Mas um leão ferido não é mais perigoso do que um saciado? Um regime que não tem mais nada a perder frequentemente recorre aos meios mais radicais. A história também demonstrou que atos de violência com motivação religiosa, uma vez desencadeados, podem escapar ao controle. A fatwa como estratégia política não é um capricho retórico. É um sinal para simpatizantes em todo o mundo de que a guerra continuará — se não com foguetes, então com facas, cintos de bombas ou assassinatos. Ela transforma a impotência política em fantasias sagradas de vingança.

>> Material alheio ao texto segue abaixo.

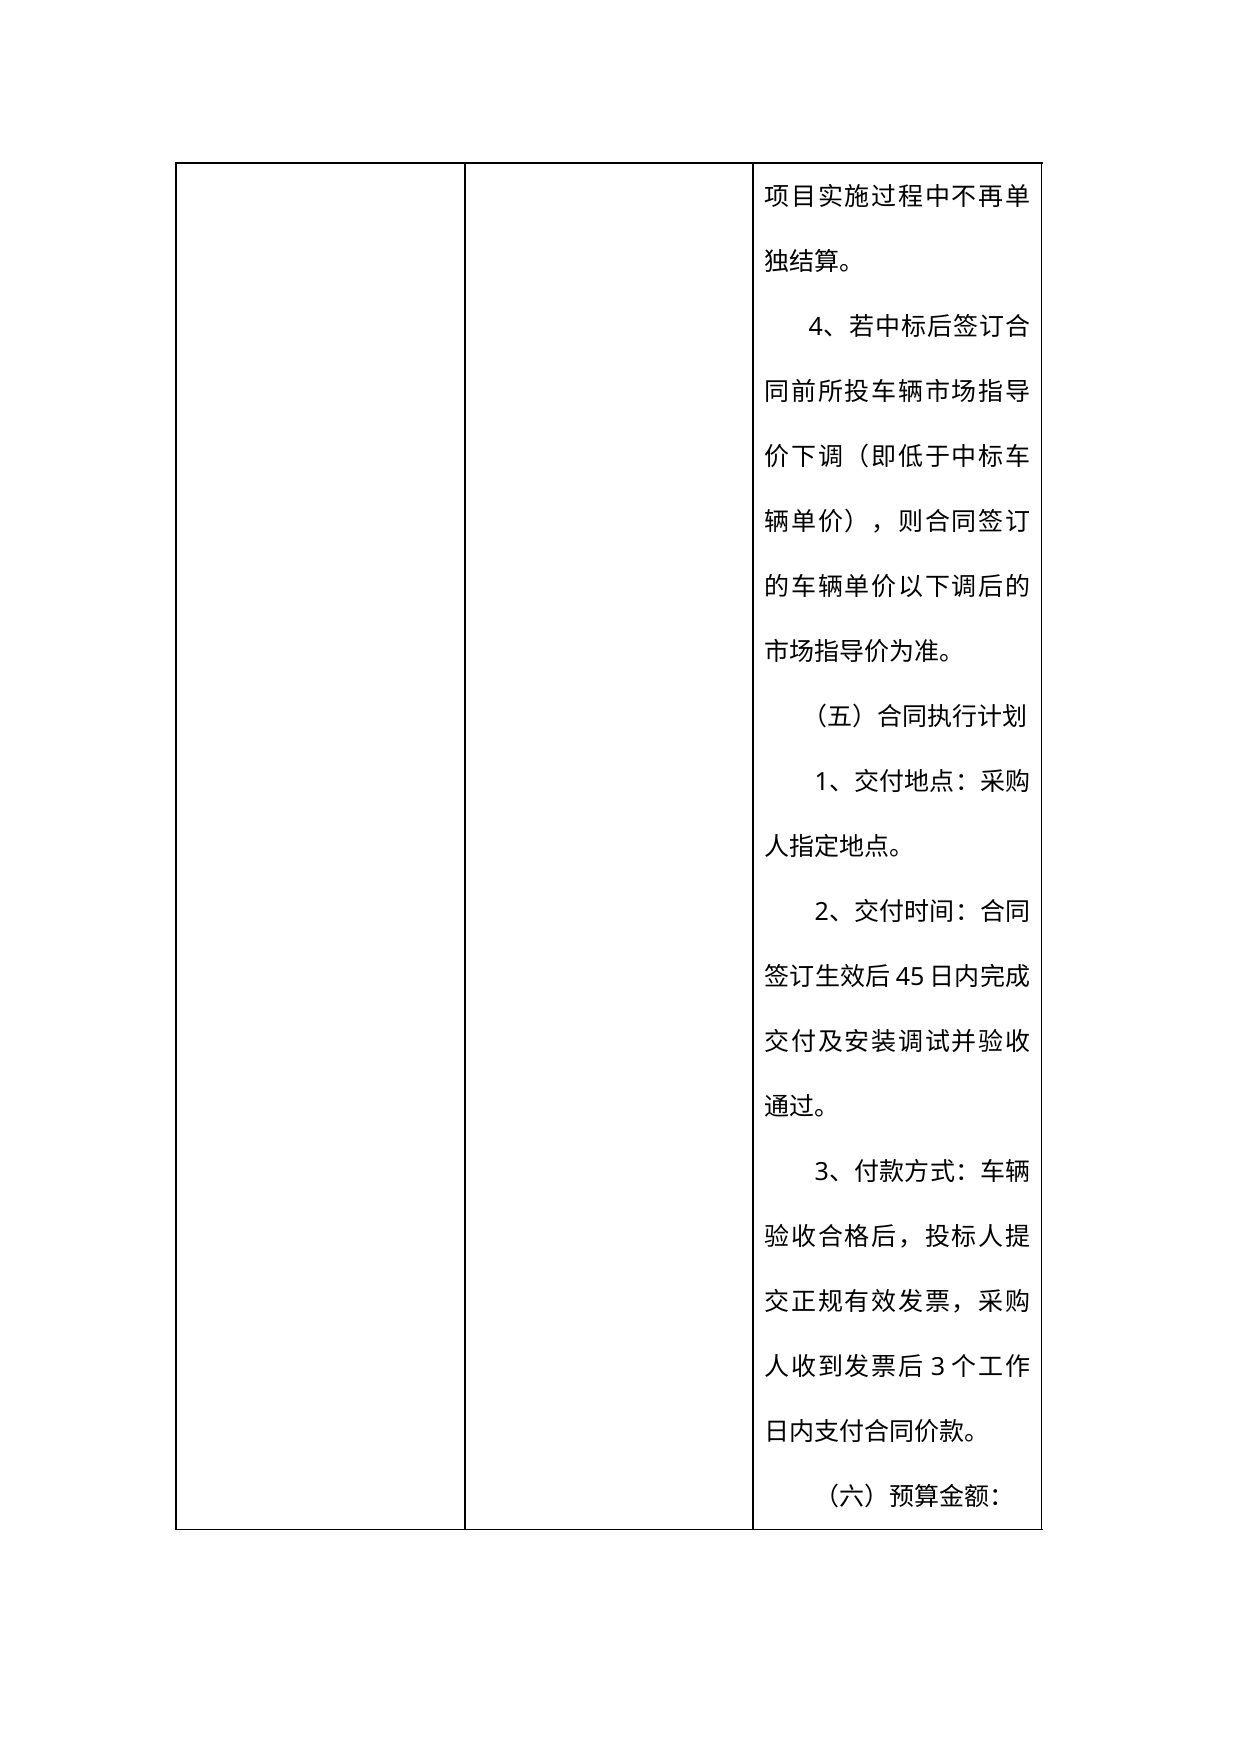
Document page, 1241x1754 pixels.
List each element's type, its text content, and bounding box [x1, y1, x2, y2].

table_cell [754, 164, 1041, 1528]
table_cell ★ [177, 164, 464, 1528]
table_cell 1 [466, 164, 752, 1528]
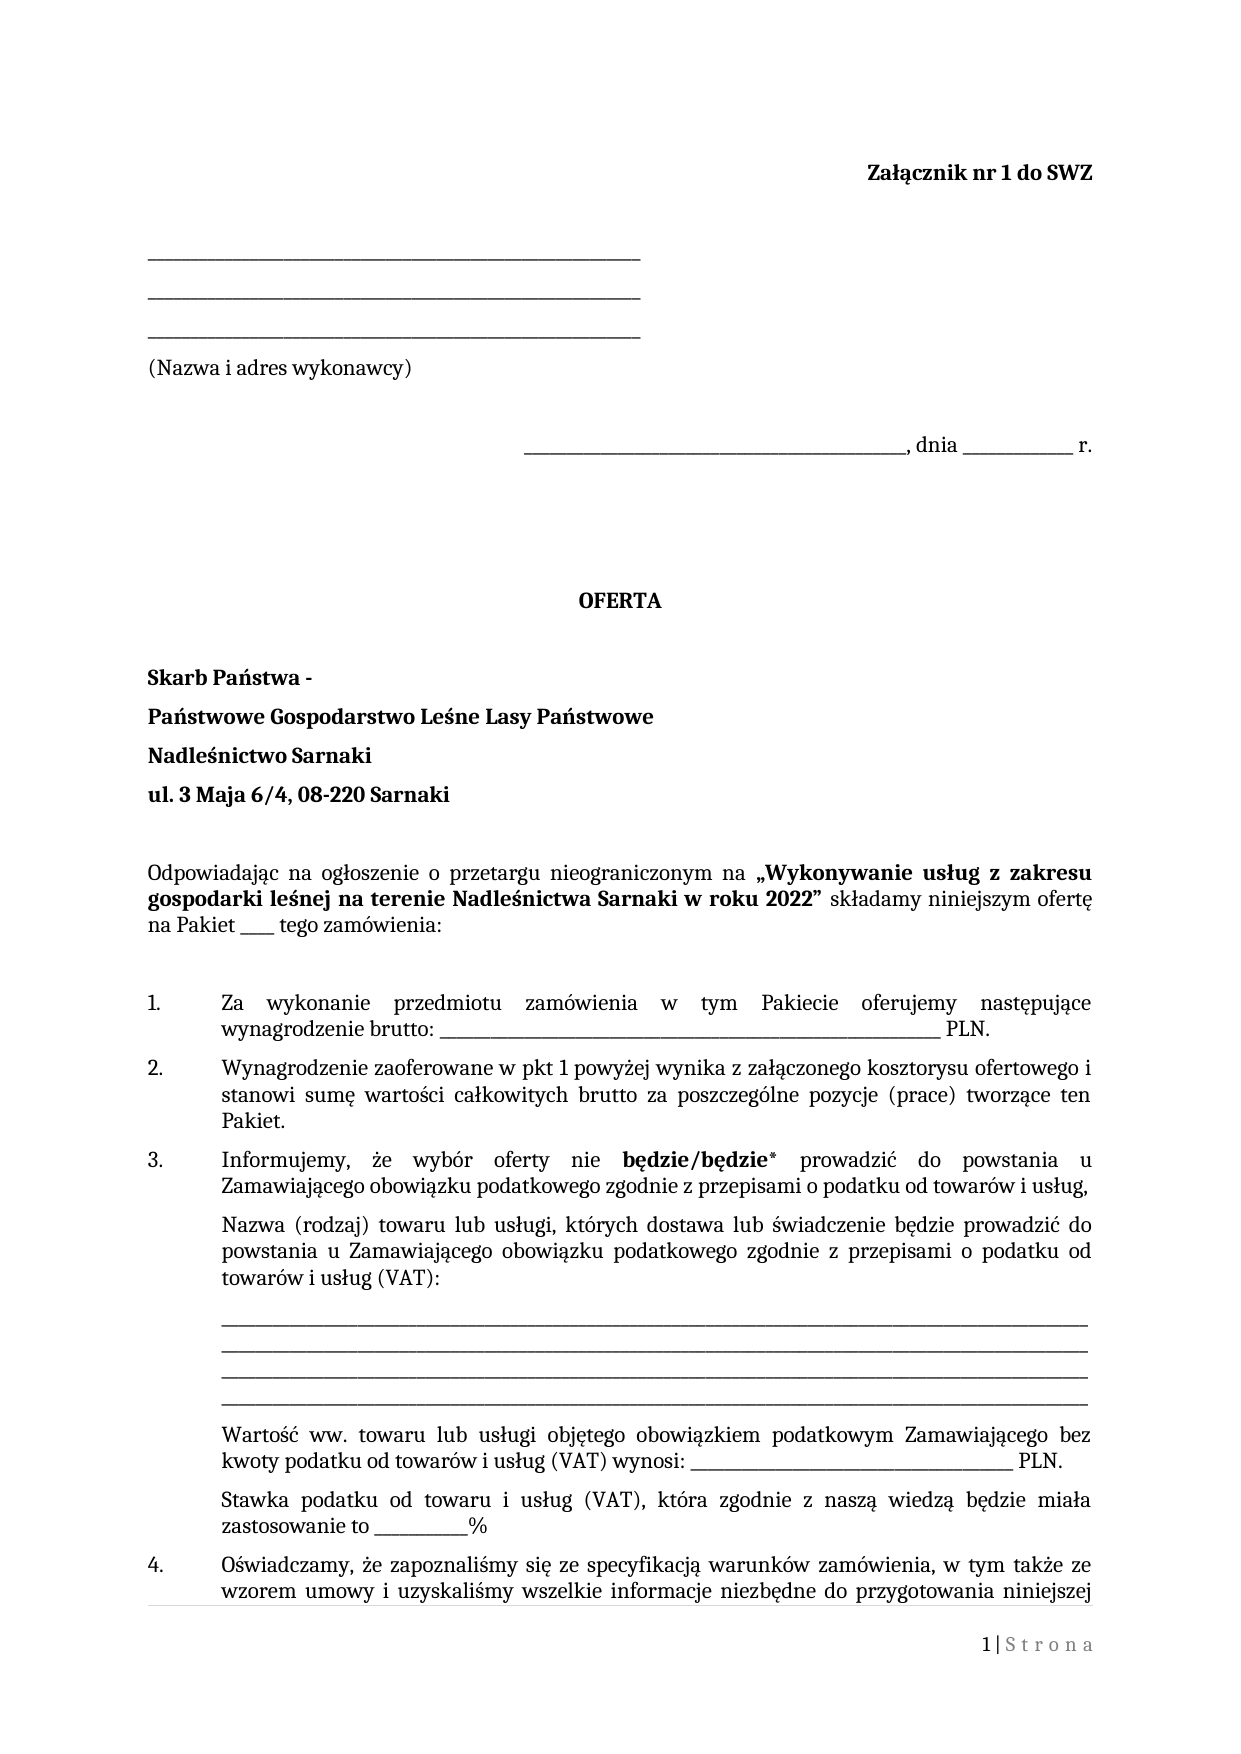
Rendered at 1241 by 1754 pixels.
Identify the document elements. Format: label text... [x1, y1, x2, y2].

text 1. Za wykonanie przedmiotu zamówienia w tym Pakiecie oferujemy następujące wynagrodzenie brutto: ___________________________________________________________ PLN. [148, 990, 1093, 1043]
text Odpowiadając na ogłoszenie o przetargu nieograniczonym na „Wykonywanie usług z zakresu gospodarki leśnej na terenie Nadleśnictwa Sarnaki w roku 2022” składamy niniejszym ofertę na Pakiet ____ tego zamówienia: [148, 859, 1093, 938]
text 3. Informujemy, że wybór oferty nie będzie/będzie* prowadzić do powstania u Zamawiającego obowiązku podatkowego zgodnie z przepisami o podatku od towarów i usług, [148, 1147, 1093, 1199]
text Skarb Państwa - [148, 665, 1093, 692]
text __________________________________________________________ [148, 277, 1093, 303]
text Nazwa (rodzaj) towaru lub usługi, których dostawa lub świadczenie będzie prowadzić do powstania u Zamawiającego obowiązku podatkowego zgodnie z przepisami o podatku od towarów i usług (VAT): [221, 1212, 1093, 1291]
text 2. Wynagrodzenie zaoferowane w pkt 1 powyżej wynika z załączonego kosztorysu ofertowego i stanowi sumę wartości całkowitych brutto za poszczególne pozycje (prace) tworzące ten Pakiet. [148, 1055, 1093, 1134]
text __________________________________________________________ [148, 238, 1093, 264]
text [148, 1552, 1093, 1604]
text ul. 3 Maja 6/4, 08-220 Sarnaki [148, 782, 1093, 808]
text (Nazwa i adres wykonawcy) [148, 354, 1093, 381]
text OFERTA [148, 587, 1093, 614]
text Nadleśnictwo Sarnaki [148, 743, 1093, 769]
text Stawka podatku od towaru i usług (VAT), która zgodnie z naszą wiedzą będzie miała zastosowanie to ___________% [221, 1487, 1093, 1539]
text __________________________________________________________ [148, 316, 1093, 342]
text Załącznik nr 1 do SWZ [148, 160, 1093, 186]
text _____________________________________________, dnia _____________ r. [148, 432, 1093, 458]
text ________________________________________________________________________________________________________________________________________________________________________________________________________________________________________________________________________________________________________________________________________________________________________________________________________________________ [221, 1303, 1093, 1409]
text Wartość ww. towaru lub usługi objętego obowiązkiem podatkowym Zamawiającego bez kwoty podatku od towarów i usług (VAT) wynosi: ______________________________________ PLN. [221, 1421, 1093, 1474]
text Państwowe Gospodarstwo Leśne Lasy Państwowe [148, 704, 1093, 730]
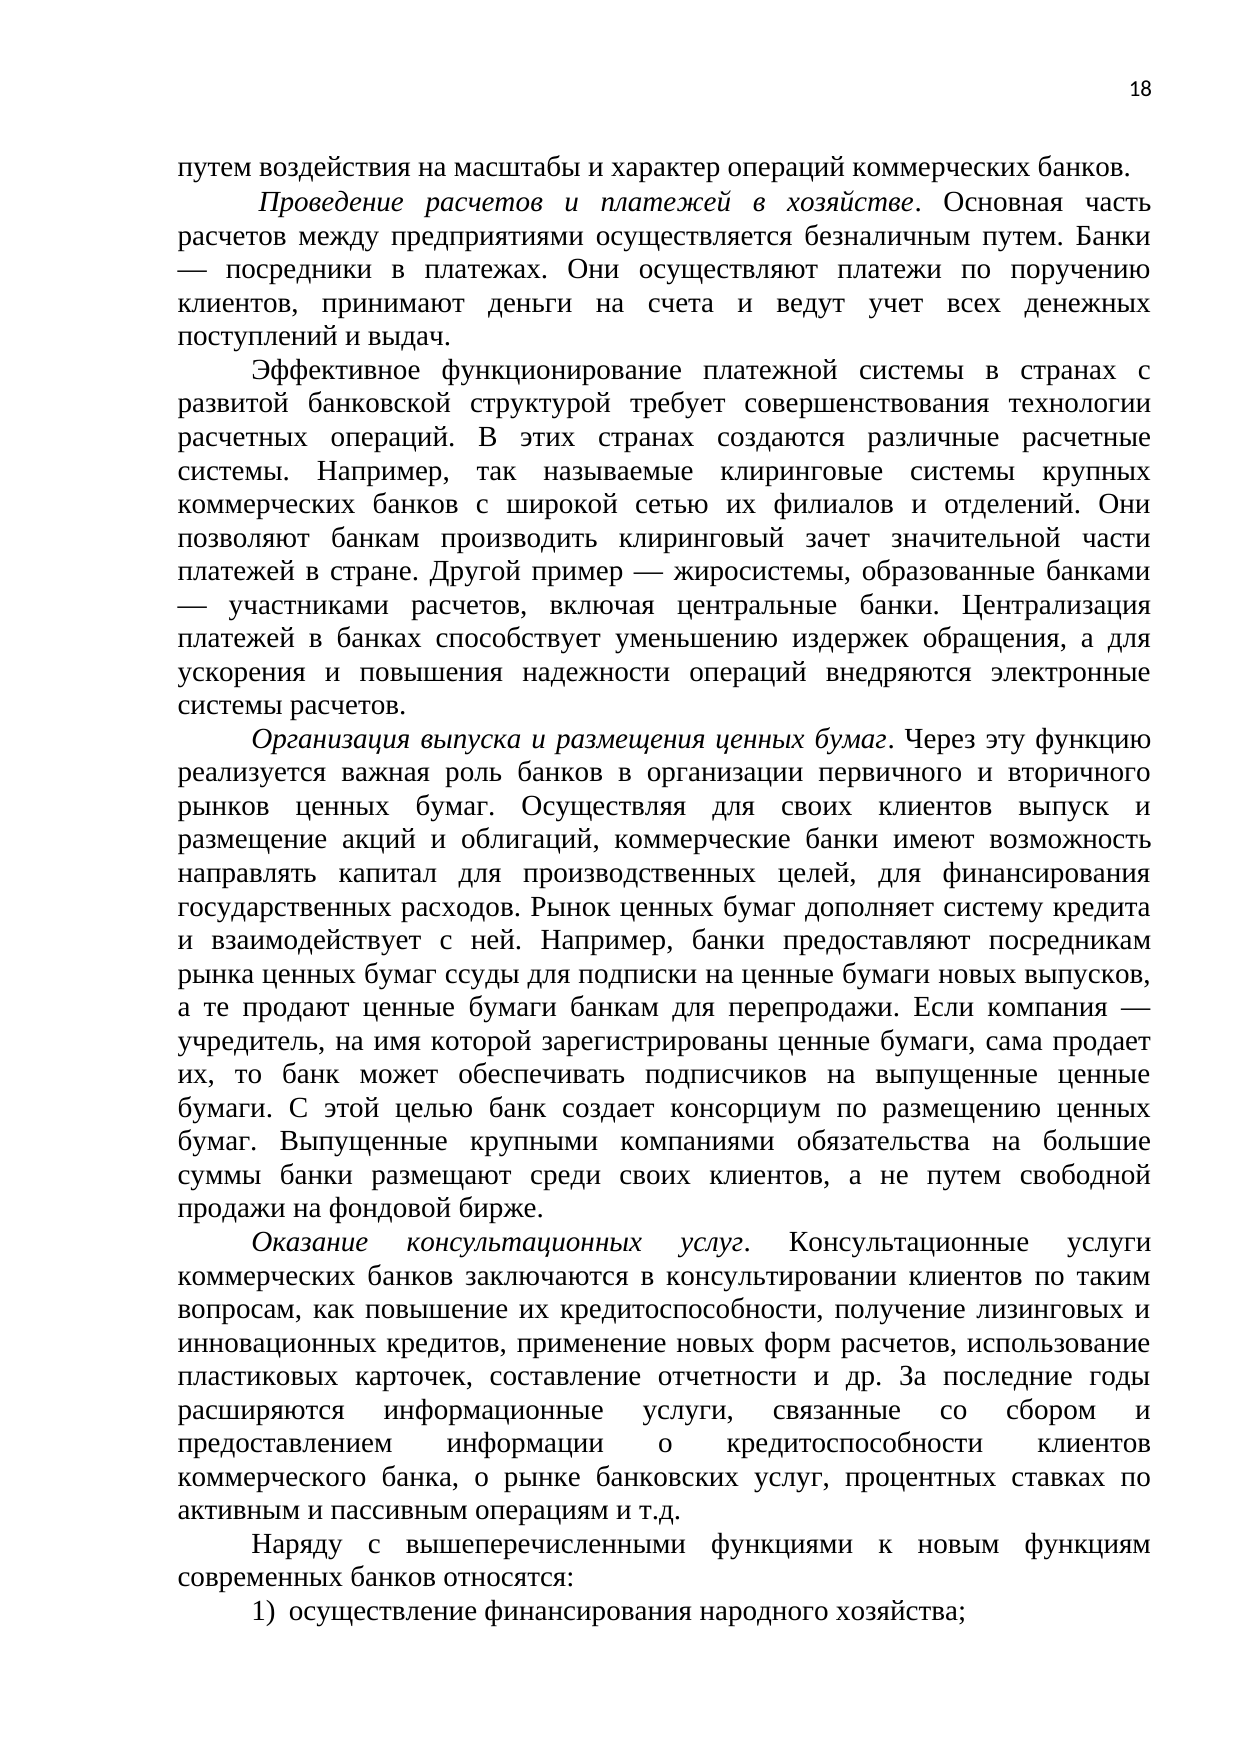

O verdadeiro perigo, contudo, não reside na viabilidade de um ataque a Trump. O perigo reside na reativação de uma mentalidade que legitima o assassinato como adoração e a vingança como teologia. Num mundo onde a mobilização digital e a radicalização ideológica ocorrem em tempo real, um único impulso religioso é frequentemente suficiente para inspirar redes inteiras a agir. Não podemos esquecer que Salman Rushdie escapou por pouco da morte numa tentativa de assassinato há três anos, 33 anos após a fatwa ter sido emitida contra ele. Os islâmicos têm uma memória de longo prazo muito boa. Quando são poderosos, conquistam países. Quando são derrotados, recorrem ao terrorismo.

Hamed Abdel-Samad é um cientista político e autor germano-egípcio. Seu livro "O Preço da Liberdade: Um Alerta ao Ocidente" foi publicado em 2024 pela DTV-Verlag, Munique.